─── Passage

In [1]:
import pandas as pd
from sqlalchemy import create_engine

import plotly
import plotly.graph_objs as go

import json

from nltk.stem import WordNetLemmatizer
from nltk.tokenize import word_tokenize

In [2]:
database_filepath = 'DisasterResponse.db'

In [3]:
# Create the engine
engine = create_engine(f"sqlite:///{database_filepath}")
# Load the data in a pandas Dataframe
df = pd.read_sql_table("disaster_messages", engine)

In [4]:
def get_graph_json(graph):
    return json.dumps(graph, cls=plotly.utils.PlotlyJSONEncoder)

# Example already in script

In [5]:
genre_counts = df.groupby('genre').count()['message']
genre_names = list(genre_counts.index)

genre_counts_graph = {
    'data': [
        go.Bar(
            x=genre_names,
            y=genre_counts
        )

──────
─── Information

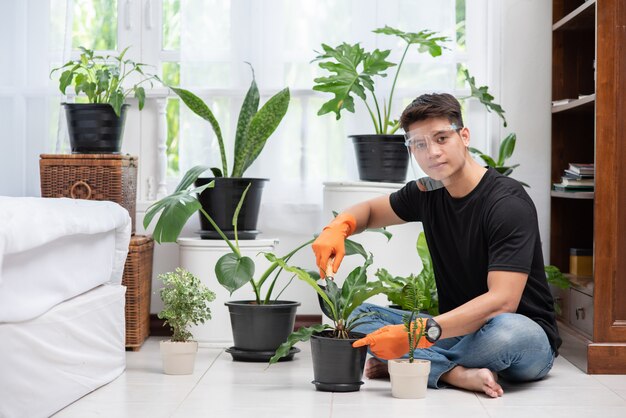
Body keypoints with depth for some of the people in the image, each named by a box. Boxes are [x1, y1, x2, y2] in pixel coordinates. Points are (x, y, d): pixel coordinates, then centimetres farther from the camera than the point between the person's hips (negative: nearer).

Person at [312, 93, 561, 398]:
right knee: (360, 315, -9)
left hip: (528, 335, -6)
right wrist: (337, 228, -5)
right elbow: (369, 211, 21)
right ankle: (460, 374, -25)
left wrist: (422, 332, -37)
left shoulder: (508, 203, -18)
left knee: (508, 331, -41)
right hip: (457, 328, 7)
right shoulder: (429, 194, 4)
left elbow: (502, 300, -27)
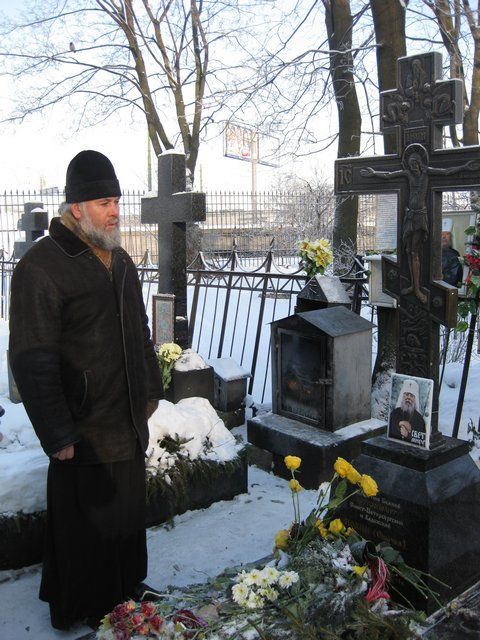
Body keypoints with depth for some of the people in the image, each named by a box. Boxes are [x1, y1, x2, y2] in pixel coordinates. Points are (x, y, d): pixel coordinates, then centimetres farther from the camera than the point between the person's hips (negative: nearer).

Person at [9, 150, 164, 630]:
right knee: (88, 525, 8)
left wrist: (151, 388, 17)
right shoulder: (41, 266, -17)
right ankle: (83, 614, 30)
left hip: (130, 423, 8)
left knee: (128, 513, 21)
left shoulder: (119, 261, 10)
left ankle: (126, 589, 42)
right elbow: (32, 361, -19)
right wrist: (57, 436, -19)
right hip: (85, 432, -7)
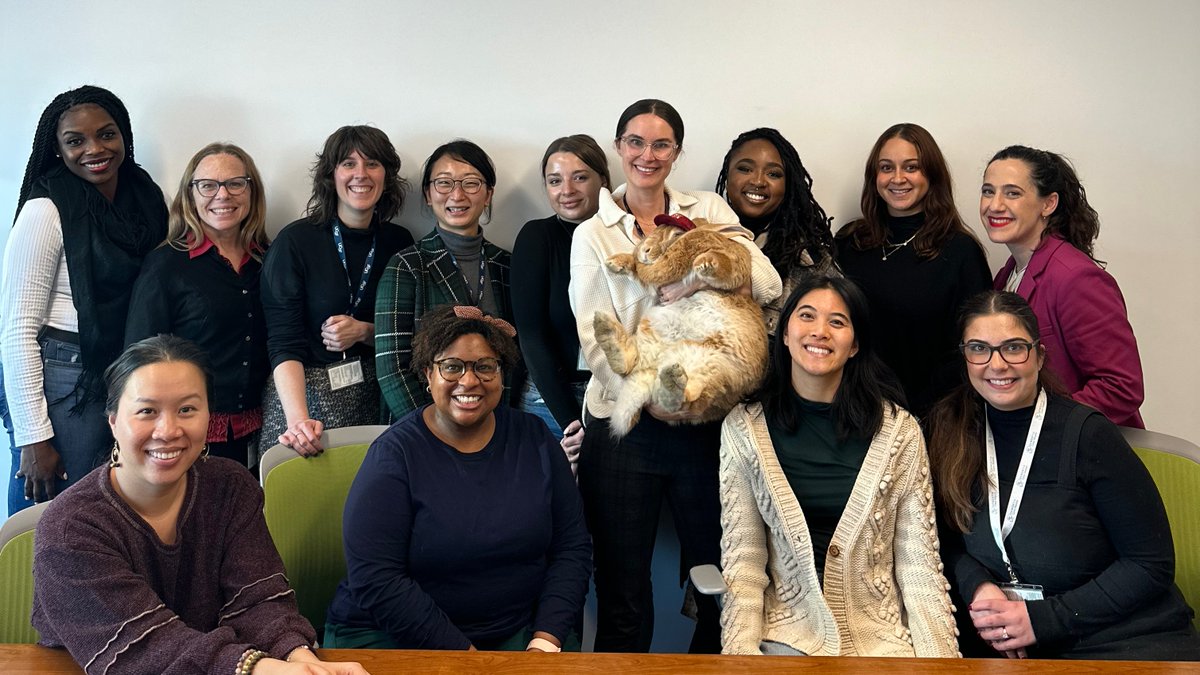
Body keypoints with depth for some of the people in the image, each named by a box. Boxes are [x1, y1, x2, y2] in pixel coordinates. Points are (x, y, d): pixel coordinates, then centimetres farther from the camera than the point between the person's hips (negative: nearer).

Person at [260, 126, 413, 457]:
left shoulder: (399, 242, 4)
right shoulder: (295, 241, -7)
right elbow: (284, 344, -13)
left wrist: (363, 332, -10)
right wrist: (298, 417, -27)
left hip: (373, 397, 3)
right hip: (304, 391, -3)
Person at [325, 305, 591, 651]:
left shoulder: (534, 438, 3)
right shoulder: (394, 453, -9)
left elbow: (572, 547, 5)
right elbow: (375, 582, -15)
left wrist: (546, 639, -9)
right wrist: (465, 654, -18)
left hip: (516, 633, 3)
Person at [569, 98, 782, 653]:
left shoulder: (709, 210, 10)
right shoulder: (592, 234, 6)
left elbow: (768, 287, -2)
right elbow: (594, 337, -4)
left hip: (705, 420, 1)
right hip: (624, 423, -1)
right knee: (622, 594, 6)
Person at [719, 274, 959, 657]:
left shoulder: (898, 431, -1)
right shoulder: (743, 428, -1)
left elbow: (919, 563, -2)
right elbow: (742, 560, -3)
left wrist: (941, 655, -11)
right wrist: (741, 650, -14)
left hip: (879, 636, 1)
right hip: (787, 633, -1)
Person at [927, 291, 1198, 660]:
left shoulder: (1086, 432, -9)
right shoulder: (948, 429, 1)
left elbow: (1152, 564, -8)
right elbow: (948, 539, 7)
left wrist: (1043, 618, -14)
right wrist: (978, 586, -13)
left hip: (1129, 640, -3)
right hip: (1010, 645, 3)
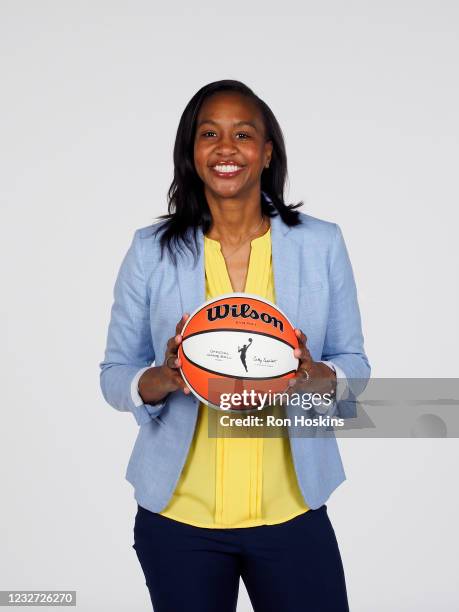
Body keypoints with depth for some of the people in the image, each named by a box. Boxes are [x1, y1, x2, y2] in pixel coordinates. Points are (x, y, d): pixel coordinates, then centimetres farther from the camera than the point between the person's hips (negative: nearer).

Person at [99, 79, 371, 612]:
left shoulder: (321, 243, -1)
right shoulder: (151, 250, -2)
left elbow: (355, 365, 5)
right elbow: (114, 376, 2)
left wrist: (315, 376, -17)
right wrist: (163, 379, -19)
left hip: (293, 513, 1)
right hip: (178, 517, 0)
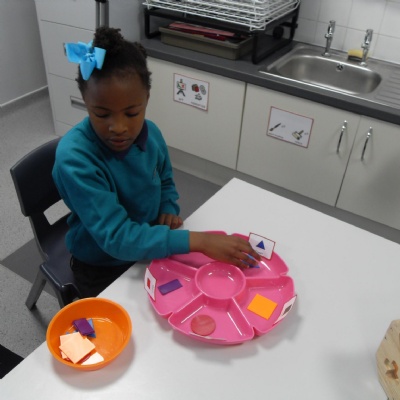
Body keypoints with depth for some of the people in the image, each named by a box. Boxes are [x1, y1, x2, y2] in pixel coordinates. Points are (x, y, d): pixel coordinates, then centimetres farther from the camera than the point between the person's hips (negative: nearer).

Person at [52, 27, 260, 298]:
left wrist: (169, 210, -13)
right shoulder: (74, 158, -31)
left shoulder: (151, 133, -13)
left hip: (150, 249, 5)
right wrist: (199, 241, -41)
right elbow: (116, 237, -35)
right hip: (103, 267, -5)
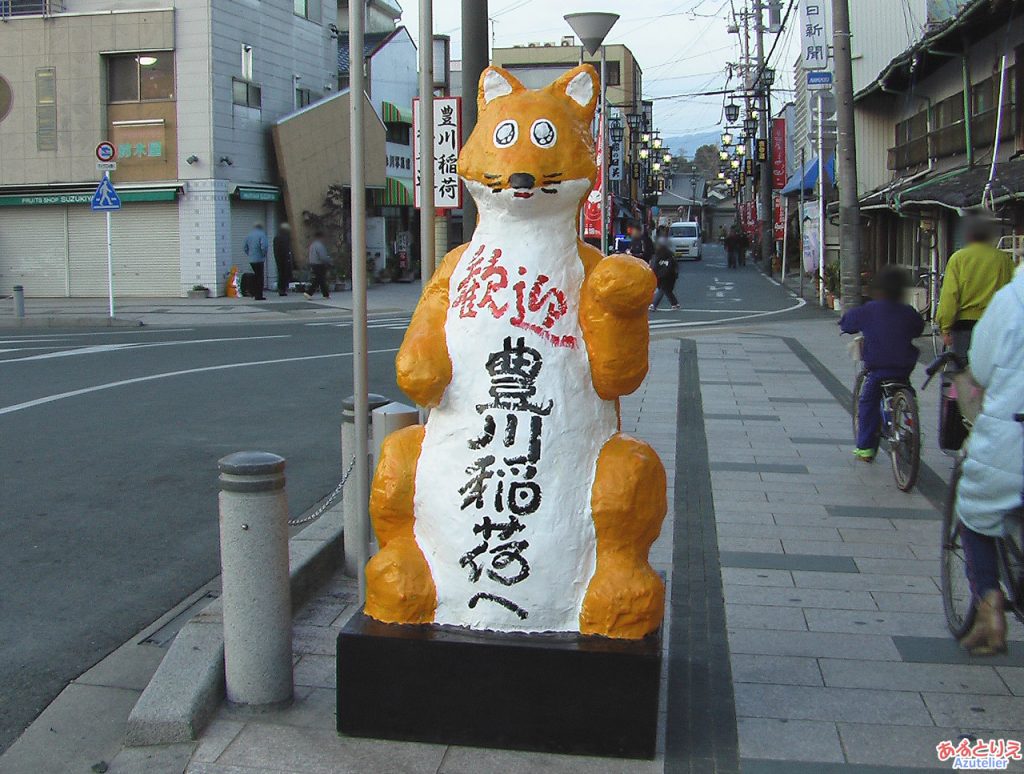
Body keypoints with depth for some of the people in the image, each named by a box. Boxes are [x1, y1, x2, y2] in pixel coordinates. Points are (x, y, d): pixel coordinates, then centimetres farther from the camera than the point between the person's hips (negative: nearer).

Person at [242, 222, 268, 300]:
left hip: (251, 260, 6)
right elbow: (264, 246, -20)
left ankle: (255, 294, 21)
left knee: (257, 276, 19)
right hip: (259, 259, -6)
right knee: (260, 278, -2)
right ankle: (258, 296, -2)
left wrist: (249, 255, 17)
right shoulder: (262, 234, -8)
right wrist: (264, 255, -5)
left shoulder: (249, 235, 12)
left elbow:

──────
─── Information

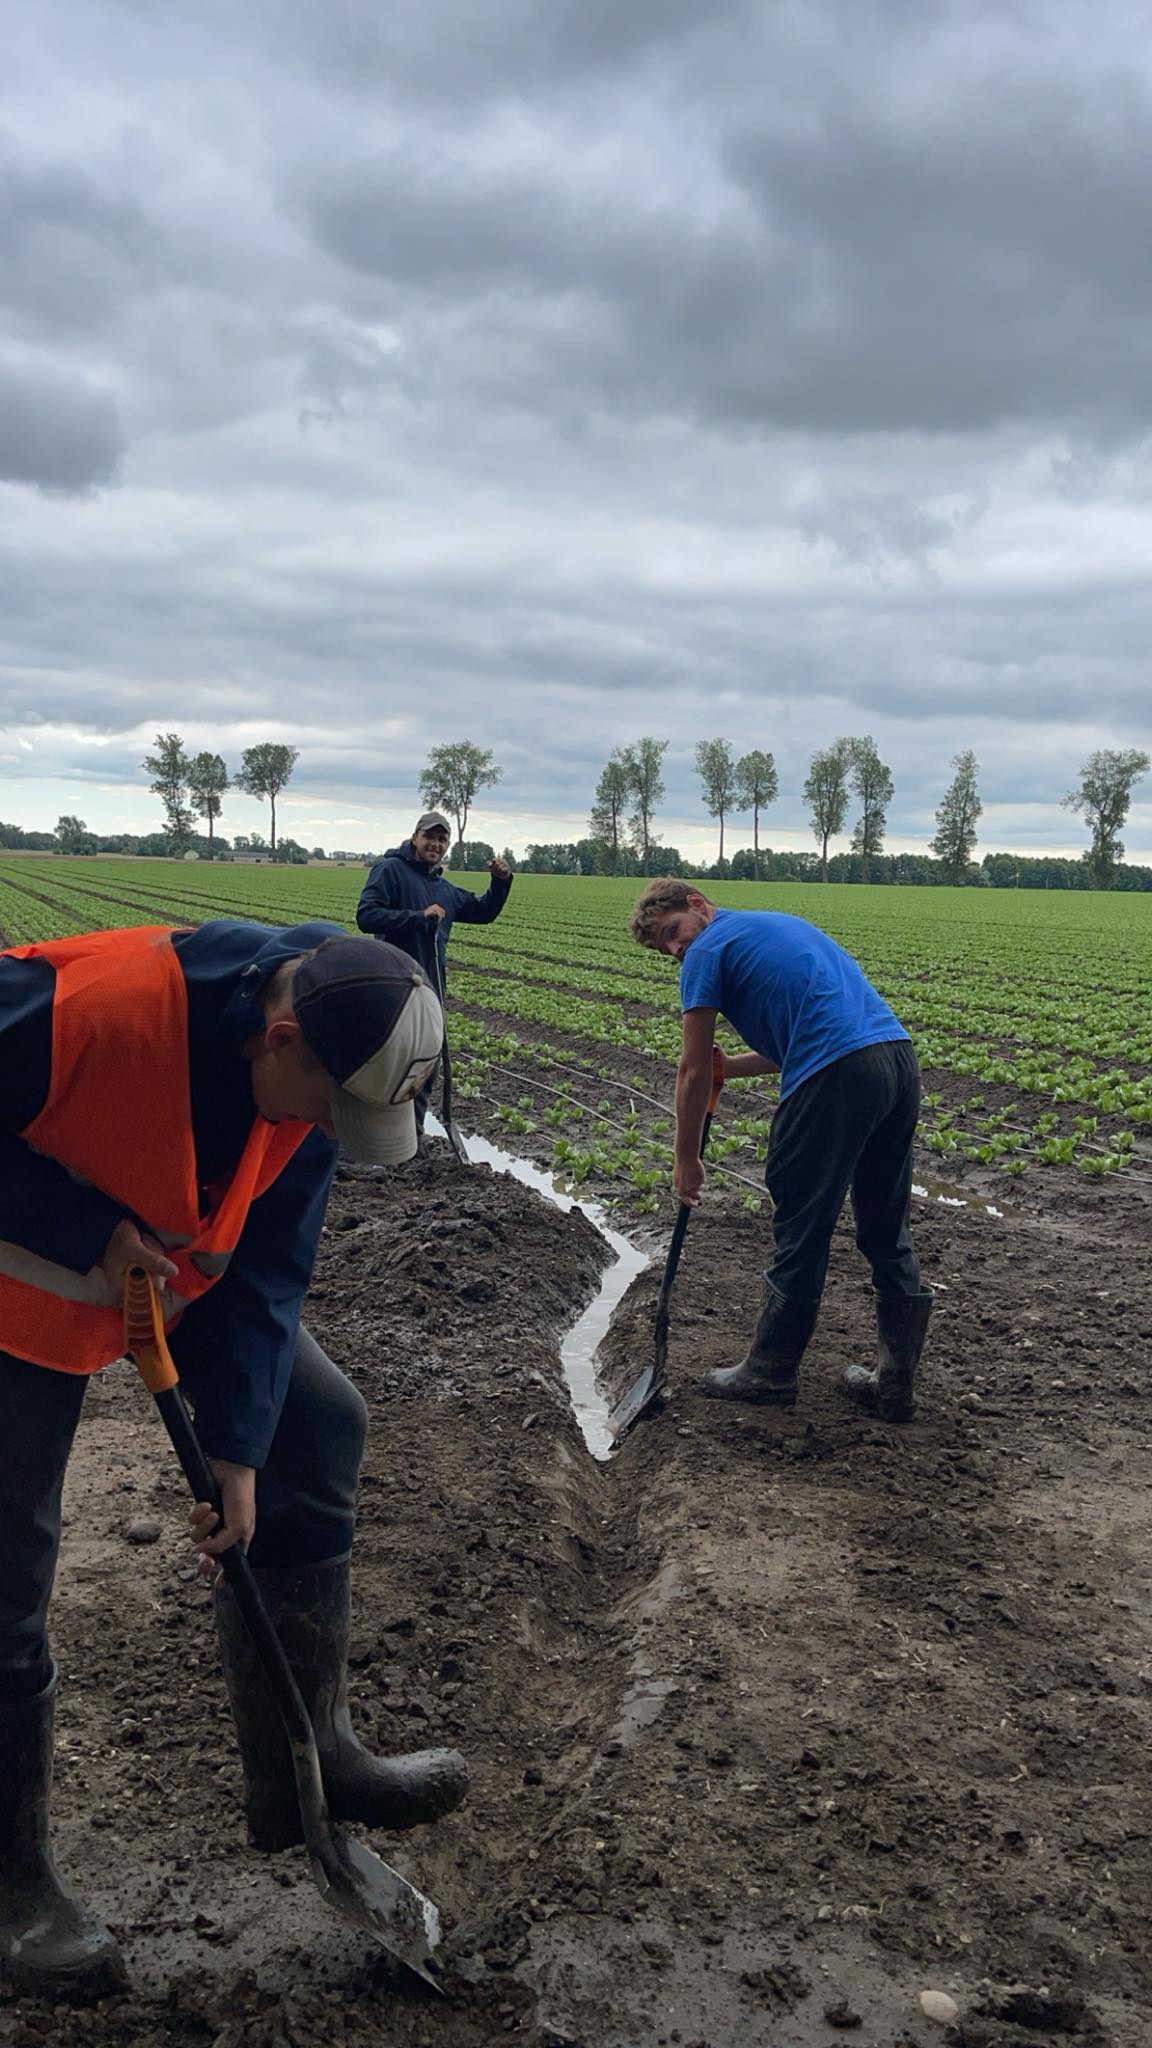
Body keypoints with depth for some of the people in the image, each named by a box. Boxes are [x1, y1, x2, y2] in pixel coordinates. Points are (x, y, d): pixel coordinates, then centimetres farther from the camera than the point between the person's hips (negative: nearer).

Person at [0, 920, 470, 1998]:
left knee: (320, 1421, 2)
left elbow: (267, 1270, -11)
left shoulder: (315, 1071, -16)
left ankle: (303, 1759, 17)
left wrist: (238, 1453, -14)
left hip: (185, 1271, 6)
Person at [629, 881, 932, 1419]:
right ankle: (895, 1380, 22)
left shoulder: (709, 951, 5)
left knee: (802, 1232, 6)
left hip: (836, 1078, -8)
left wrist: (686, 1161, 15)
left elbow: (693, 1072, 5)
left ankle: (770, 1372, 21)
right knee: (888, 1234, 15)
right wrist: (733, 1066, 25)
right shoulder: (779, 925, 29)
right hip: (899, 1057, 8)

──────

> **Task**: Print the lines of the disaster-message notebook code from "# Load the data" up to and including "return json.dumps(graph, cls=plotly.utils.PlotlyJSONEncoder)".

> **Solution to this task**:
# Load the data in a pandas Dataframe
df = pd.read_sql_table("disaster_messages", engine)

In [4]:
def get_graph_json(graph):
    return json.dumps(graph, cls=plotly.utils.PlotlyJSONEncoder)